* [Set task]
Could you reproduce the material below word for word, starting at its first line and stopping after the line that contains "Report: 6,00"?

* [Data for this task]
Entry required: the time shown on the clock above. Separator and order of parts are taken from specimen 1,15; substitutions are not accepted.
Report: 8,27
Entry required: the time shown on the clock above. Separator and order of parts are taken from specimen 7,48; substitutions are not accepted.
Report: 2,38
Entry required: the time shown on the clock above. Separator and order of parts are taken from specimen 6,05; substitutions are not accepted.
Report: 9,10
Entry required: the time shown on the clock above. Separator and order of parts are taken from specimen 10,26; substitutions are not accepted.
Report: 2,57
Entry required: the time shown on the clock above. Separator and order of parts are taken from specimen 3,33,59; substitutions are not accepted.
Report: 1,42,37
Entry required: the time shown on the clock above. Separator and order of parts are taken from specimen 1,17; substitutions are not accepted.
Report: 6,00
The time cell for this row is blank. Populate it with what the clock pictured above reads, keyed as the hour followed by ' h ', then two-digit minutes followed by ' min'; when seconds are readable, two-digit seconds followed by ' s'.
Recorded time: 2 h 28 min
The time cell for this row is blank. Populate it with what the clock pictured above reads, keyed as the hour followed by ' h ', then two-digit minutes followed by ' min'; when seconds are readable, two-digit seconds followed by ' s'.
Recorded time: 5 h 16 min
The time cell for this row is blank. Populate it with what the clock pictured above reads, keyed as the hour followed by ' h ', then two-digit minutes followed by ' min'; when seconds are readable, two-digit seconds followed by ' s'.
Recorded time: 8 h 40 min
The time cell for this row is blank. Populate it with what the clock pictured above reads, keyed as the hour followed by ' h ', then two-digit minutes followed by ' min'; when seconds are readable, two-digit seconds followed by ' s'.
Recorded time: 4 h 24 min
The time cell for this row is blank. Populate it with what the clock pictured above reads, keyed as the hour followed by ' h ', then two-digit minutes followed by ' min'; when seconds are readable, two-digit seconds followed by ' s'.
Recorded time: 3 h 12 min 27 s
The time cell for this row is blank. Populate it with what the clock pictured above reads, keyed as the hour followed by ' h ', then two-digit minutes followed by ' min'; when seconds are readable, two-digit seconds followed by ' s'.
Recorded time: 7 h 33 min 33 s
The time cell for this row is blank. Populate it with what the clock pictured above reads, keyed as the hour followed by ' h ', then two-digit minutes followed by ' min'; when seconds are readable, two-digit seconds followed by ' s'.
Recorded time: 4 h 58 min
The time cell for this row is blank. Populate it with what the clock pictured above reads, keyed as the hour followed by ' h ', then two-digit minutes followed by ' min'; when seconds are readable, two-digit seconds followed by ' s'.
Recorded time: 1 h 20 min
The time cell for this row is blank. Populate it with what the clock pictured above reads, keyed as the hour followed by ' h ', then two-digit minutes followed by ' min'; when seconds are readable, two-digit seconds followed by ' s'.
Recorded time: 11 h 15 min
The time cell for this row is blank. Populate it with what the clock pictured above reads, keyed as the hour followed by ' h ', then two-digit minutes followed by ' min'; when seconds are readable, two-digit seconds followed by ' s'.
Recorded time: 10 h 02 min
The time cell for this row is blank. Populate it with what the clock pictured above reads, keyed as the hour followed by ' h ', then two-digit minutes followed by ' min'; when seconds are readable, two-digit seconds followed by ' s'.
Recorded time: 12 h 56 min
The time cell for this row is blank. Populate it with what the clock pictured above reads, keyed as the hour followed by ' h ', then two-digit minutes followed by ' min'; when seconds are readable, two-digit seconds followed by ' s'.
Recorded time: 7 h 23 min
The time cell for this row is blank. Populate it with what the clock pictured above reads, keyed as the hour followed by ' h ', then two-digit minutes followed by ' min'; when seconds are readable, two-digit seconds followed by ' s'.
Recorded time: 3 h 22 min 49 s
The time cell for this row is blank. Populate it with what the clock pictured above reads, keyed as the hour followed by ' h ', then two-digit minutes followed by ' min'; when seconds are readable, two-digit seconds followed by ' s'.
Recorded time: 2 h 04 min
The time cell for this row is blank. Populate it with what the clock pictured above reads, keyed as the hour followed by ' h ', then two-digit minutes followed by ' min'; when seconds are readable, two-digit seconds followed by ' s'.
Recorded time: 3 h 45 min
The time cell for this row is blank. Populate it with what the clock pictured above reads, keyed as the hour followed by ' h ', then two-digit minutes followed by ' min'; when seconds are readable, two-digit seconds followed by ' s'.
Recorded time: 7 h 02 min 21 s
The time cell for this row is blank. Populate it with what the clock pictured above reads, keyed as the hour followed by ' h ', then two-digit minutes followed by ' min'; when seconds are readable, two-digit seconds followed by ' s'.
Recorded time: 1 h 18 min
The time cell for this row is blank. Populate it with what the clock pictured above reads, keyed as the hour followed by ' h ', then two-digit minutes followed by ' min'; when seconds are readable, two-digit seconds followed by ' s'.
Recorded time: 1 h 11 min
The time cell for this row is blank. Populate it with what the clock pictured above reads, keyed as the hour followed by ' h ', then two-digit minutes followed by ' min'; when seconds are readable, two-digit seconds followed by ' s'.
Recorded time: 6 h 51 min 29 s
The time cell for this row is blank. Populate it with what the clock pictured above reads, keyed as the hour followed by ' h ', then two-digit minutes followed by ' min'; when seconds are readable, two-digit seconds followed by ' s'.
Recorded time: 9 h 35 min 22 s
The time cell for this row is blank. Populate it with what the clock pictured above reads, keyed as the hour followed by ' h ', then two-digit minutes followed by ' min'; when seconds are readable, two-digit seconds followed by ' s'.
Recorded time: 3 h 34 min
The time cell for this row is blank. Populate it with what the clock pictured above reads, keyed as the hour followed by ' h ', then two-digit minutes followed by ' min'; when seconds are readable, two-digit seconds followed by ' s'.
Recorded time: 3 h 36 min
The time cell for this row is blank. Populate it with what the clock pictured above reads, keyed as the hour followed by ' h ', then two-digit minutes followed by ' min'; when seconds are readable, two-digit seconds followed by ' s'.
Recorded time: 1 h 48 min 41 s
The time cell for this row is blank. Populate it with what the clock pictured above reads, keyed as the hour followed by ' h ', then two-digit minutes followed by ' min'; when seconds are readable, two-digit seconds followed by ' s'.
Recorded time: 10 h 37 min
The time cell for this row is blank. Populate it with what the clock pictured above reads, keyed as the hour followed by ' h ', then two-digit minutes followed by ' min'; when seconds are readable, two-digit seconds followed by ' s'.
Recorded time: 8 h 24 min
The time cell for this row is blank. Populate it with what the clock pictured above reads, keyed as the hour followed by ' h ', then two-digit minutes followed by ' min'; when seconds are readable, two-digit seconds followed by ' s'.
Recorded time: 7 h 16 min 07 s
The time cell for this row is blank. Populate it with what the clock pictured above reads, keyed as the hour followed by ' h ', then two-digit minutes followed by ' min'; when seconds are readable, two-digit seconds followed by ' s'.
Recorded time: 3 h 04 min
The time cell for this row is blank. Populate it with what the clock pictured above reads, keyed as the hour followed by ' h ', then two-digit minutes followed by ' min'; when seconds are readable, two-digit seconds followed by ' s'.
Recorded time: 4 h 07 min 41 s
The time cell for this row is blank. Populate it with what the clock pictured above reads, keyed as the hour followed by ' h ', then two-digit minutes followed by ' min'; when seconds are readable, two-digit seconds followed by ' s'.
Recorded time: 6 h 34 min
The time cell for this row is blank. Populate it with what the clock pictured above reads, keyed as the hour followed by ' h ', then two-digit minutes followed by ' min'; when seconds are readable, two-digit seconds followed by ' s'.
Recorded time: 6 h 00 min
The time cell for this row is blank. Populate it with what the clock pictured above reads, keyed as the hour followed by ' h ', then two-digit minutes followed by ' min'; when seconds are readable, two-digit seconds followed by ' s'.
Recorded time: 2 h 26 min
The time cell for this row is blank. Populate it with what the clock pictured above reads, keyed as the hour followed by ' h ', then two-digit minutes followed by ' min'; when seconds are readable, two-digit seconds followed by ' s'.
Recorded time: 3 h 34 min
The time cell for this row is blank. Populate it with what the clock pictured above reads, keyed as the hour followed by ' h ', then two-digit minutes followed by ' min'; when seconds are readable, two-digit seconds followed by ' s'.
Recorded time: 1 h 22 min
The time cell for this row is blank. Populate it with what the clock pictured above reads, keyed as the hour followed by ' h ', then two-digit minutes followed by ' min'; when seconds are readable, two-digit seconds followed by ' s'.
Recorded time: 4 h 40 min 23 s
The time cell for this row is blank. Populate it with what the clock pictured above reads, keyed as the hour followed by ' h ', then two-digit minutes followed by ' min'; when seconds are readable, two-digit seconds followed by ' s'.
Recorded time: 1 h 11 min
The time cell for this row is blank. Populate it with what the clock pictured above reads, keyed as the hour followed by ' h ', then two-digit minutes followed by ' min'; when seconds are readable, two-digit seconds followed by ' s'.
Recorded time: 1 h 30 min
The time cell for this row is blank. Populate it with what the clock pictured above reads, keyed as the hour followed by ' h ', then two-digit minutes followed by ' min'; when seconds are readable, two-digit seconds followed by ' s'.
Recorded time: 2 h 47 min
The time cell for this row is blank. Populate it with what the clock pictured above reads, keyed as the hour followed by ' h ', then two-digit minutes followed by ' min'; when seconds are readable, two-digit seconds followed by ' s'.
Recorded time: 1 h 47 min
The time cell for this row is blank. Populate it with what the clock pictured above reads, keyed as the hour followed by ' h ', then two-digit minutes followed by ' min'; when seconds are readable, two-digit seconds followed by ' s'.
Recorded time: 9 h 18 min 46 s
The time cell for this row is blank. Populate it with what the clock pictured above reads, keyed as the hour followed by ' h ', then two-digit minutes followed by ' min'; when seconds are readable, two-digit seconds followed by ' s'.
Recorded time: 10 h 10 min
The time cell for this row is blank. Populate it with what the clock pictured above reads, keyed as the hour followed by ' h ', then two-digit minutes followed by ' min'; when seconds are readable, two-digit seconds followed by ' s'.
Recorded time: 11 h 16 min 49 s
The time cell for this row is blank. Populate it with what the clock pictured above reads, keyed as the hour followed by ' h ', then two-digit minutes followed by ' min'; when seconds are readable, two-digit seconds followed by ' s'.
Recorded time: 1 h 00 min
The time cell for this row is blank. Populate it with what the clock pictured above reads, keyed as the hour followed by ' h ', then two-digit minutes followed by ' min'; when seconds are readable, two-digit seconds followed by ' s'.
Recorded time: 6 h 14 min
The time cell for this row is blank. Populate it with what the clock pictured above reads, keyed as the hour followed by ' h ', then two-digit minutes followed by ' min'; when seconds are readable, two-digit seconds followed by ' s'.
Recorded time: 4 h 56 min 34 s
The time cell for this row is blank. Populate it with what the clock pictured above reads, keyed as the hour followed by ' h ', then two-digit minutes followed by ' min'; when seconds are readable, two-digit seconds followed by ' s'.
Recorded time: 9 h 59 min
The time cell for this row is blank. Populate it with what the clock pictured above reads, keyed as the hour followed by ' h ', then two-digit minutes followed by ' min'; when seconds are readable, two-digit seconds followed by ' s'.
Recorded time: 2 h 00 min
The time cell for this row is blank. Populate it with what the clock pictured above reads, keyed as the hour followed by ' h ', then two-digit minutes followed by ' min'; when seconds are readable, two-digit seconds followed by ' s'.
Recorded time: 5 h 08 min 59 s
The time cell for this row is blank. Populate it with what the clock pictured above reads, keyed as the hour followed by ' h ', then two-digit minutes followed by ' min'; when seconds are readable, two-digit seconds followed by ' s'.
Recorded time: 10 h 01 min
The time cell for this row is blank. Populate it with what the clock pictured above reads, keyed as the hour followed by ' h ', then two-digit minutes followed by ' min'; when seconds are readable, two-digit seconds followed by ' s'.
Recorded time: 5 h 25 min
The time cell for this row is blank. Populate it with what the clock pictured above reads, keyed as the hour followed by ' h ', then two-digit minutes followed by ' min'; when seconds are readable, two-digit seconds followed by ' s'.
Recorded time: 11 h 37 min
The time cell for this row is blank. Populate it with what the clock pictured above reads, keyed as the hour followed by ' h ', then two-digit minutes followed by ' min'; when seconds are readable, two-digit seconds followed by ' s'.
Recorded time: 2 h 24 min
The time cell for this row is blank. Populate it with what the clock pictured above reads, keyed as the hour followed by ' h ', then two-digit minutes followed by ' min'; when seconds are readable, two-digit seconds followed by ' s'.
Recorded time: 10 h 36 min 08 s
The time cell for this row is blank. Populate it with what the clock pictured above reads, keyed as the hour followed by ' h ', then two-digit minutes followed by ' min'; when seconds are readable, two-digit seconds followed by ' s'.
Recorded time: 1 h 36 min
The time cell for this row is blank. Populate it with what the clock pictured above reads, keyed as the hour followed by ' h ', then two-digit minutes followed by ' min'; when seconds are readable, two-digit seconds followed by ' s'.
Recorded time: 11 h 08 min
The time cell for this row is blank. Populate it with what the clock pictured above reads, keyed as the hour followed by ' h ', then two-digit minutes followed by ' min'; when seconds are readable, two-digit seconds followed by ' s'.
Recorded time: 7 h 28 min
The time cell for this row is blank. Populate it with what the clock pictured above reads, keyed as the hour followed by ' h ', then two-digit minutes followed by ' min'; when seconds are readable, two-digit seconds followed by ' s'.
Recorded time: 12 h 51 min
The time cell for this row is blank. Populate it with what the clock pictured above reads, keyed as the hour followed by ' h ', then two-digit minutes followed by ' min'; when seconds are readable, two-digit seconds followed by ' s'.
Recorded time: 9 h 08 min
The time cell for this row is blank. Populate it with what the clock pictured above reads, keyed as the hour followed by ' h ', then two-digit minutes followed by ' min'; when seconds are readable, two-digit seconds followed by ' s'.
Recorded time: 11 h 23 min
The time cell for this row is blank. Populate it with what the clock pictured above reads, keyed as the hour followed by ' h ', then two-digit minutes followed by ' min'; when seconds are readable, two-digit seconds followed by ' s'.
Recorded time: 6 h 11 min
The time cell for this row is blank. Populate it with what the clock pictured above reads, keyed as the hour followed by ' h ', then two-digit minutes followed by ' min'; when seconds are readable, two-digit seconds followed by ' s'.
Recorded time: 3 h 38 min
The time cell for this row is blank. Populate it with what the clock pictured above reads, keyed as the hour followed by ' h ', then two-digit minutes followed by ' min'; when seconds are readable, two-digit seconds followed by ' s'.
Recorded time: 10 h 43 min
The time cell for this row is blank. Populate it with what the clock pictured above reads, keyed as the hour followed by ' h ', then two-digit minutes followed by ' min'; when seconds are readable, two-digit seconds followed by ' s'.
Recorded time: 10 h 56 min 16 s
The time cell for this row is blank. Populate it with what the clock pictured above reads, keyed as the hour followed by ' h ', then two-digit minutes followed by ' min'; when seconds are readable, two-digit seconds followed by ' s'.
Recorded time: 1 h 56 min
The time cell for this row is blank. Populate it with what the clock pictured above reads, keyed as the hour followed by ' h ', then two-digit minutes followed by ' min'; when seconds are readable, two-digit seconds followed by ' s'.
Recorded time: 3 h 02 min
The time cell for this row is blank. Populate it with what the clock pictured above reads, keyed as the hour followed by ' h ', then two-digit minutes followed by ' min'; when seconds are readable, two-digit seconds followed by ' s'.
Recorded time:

* [Exercise response]
Entry required: the time shown on the clock above. Separator and order of parts are taken from specimen 1,15; substitutions are not accepted.
Report: 8,27
Entry required: the time shown on the clock above. Separator and order of parts are taken from specimen 7,48; substitutions are not accepted.
Report: 2,38
Entry required: the time shown on the clock above. Separator and order of parts are taken from specimen 6,05; substitutions are not accepted.
Report: 9,10
Entry required: the time shown on the clock above. Separator and order of parts are taken from specimen 10,26; substitutions are not accepted.
Report: 2,57
Entry required: the time shown on the clock above. Separator and order of parts are taken from specimen 3,33,59; substitutions are not accepted.
Report: 1,42,37
Entry required: the time shown on the clock above. Separator and order of parts are taken from specimen 1,17; substitutions are not accepted.
Report: 6,00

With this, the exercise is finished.